TL;DR Speed can be much improved by moving cache / logs and especially vendor dirs out of shared directories. Using the default structure (without moving these dirs outside shared directories) would however be a great way to make tests and improve Docker performance.
You are right, on my machine the first call is about 18 seconds, and the next ones are about 4 seconds, just slightly slower than on your machine.
The Symfony app is run in “dev” mode on the example I provided, which is much slower than the production mode. However the “dev” mode is required when developing a Symfony app, which is quite… obvious.
I made several tests to get a faster environment, and I got an interesting solution.
First, I moved the cache
and logs
dir to a non-shared directory, you can see the changes here: Move cache dir to non-shared folder for dev and test environments by michaelperrin · Pull Request #1 · michaelperrin/docker-symfony-test · GitHub .
I get 3 seconds response time for the welcome page in dev
environment, this is about a 1 second win. Not bad, but nothing to brag about as this is a very simple app.

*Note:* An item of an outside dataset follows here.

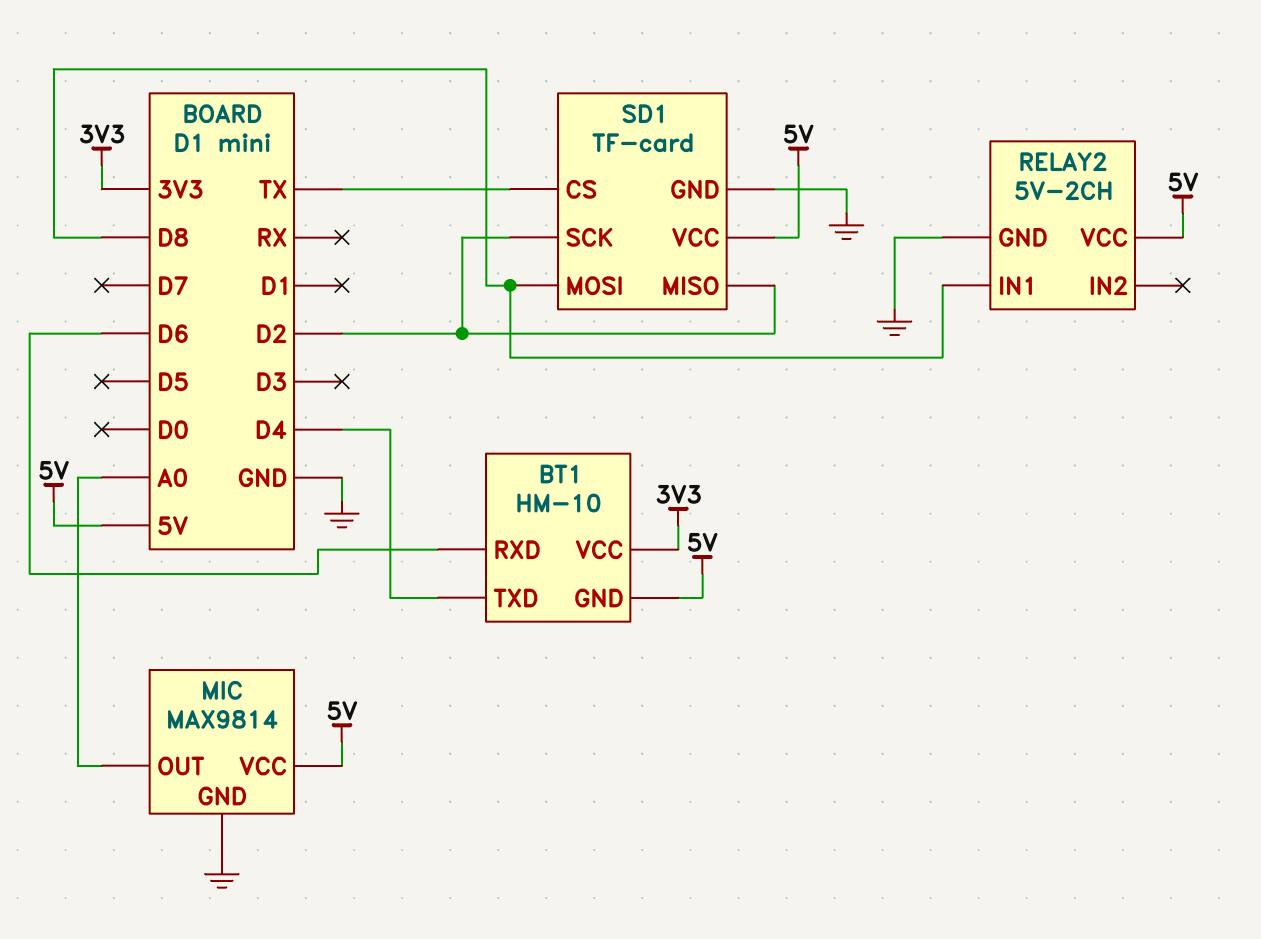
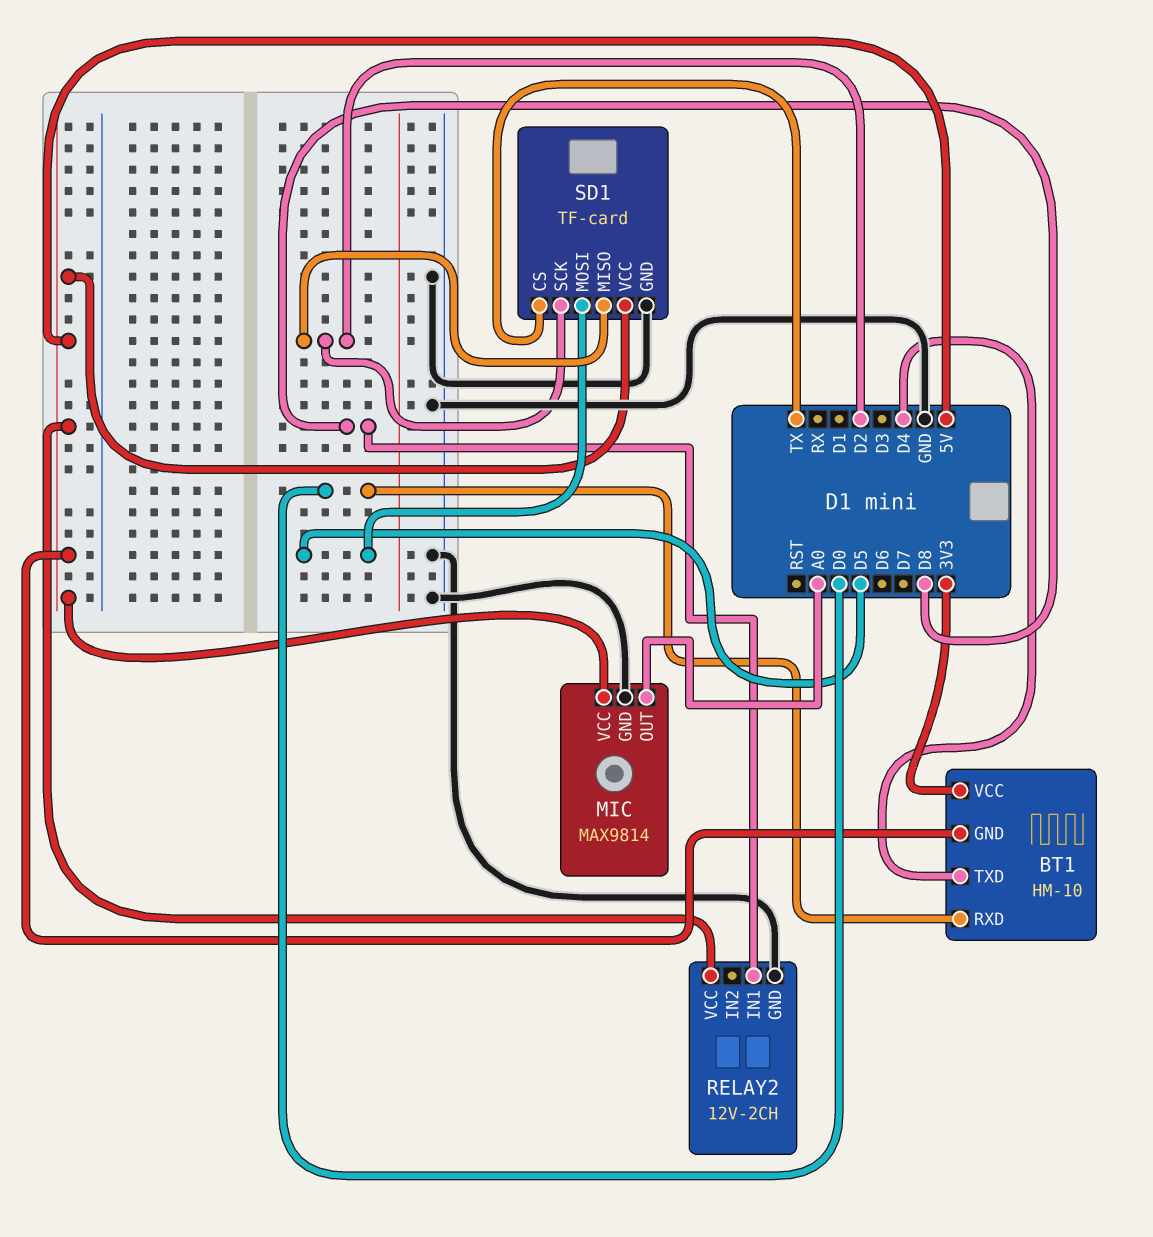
BT1 pin RXD: D6 -> D0
RELAY2: 5V-2CH -> 12V-2CH
SD1 pin MOSI: D8 -> D5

Second, I moved all the vendors to a non-shared dir too, changes are shown there: Move vendors to non-shared folder by michaelperrin · Pull Request #2 · michaelperrin/docker-symfony-test · GitHub .
This time (and without the first change mentioned above), I get response times of 700ms instead of 4 seconds: it’s a 3.3 seconds win!
That’s quite surprising as vendors are only read, not written when running the app. And I would have thought that the cache dir would have had much more impact given the fact that many files are generated.
With both changes (which are on master
branch now), I get 300ms response times (still in dev
mode!), a 3.7 seconds win!
I would prefer to use shared vendors so that I can have a look to vendor classes while developing, but doing this is worth the sacrifice as Symfony get usable.
Keeping the vendor dir in a shared dir would however be a great test to improve Docker file share performance.